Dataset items
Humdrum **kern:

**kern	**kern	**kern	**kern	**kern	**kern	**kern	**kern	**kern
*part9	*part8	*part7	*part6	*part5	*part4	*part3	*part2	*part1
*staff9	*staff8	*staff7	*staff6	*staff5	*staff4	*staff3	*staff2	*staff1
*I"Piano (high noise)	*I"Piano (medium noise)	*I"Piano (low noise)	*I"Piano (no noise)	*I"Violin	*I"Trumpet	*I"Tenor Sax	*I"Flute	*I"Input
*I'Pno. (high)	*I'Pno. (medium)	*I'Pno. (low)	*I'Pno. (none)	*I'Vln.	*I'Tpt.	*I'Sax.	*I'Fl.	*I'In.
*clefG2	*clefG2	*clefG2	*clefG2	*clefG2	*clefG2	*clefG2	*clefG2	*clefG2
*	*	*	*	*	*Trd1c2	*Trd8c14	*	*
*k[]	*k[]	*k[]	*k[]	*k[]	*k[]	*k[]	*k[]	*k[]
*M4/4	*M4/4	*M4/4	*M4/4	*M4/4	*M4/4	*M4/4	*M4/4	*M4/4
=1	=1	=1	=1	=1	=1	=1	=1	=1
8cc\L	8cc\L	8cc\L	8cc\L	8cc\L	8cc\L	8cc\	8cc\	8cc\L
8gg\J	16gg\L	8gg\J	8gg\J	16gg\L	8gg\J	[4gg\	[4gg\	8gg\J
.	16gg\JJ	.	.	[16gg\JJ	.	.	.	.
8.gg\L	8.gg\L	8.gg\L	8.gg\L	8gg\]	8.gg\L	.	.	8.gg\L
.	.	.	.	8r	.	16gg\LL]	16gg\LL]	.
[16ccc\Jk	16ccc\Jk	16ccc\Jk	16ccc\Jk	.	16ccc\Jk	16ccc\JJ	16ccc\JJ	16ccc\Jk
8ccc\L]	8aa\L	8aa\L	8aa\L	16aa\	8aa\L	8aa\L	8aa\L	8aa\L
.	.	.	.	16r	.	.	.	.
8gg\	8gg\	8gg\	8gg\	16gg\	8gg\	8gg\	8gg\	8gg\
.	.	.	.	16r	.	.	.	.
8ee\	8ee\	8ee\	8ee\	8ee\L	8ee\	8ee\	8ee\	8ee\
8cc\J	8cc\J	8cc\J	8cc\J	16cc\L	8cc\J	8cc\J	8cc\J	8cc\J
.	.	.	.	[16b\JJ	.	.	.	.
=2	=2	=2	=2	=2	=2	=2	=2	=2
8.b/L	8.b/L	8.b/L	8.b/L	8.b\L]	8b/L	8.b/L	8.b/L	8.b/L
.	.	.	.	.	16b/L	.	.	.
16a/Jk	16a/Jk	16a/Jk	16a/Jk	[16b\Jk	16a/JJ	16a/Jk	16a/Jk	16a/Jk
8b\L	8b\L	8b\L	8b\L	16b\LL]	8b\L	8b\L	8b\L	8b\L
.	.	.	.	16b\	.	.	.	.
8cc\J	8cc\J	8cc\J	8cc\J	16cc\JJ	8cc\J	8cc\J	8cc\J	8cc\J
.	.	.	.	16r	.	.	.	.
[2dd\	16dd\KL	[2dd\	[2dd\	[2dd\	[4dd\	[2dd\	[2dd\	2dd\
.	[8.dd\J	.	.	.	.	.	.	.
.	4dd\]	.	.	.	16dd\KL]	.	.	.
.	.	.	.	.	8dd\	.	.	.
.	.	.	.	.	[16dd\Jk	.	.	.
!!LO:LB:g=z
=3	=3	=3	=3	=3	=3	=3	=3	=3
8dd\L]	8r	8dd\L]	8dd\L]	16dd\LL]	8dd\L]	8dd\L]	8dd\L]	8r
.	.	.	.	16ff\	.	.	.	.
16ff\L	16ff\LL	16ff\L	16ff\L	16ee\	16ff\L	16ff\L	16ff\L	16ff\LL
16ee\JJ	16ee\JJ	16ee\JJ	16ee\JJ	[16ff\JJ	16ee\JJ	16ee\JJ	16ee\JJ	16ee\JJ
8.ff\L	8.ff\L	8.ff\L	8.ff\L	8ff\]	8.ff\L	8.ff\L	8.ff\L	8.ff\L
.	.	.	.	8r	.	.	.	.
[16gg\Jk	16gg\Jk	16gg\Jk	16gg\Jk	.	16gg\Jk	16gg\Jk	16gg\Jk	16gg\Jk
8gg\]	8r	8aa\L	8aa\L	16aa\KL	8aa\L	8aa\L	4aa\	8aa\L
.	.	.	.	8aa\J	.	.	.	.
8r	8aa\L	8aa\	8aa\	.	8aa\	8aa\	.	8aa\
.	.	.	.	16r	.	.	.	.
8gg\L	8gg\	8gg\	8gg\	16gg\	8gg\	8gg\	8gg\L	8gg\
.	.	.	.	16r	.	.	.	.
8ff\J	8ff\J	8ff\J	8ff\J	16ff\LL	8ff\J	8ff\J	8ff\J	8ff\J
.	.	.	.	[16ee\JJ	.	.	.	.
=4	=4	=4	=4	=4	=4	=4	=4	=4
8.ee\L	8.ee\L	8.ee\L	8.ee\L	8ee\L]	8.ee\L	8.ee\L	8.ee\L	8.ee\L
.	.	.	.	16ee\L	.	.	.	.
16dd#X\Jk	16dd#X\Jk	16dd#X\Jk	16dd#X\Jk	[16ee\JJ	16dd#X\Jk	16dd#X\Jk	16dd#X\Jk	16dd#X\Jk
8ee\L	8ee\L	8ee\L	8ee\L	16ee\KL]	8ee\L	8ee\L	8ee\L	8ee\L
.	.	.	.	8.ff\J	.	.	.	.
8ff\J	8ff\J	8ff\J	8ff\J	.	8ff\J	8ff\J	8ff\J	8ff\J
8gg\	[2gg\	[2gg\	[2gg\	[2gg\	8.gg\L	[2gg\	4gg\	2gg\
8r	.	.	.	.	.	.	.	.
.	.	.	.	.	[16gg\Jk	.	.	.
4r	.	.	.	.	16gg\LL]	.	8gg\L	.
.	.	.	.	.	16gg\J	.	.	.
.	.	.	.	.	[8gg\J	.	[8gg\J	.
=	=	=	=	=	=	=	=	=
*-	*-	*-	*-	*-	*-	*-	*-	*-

Your objective: Tally the lines in the entries above that contain the string "medium", treating uppercase and lowercase as different, and give only the number.

Correct answer: 2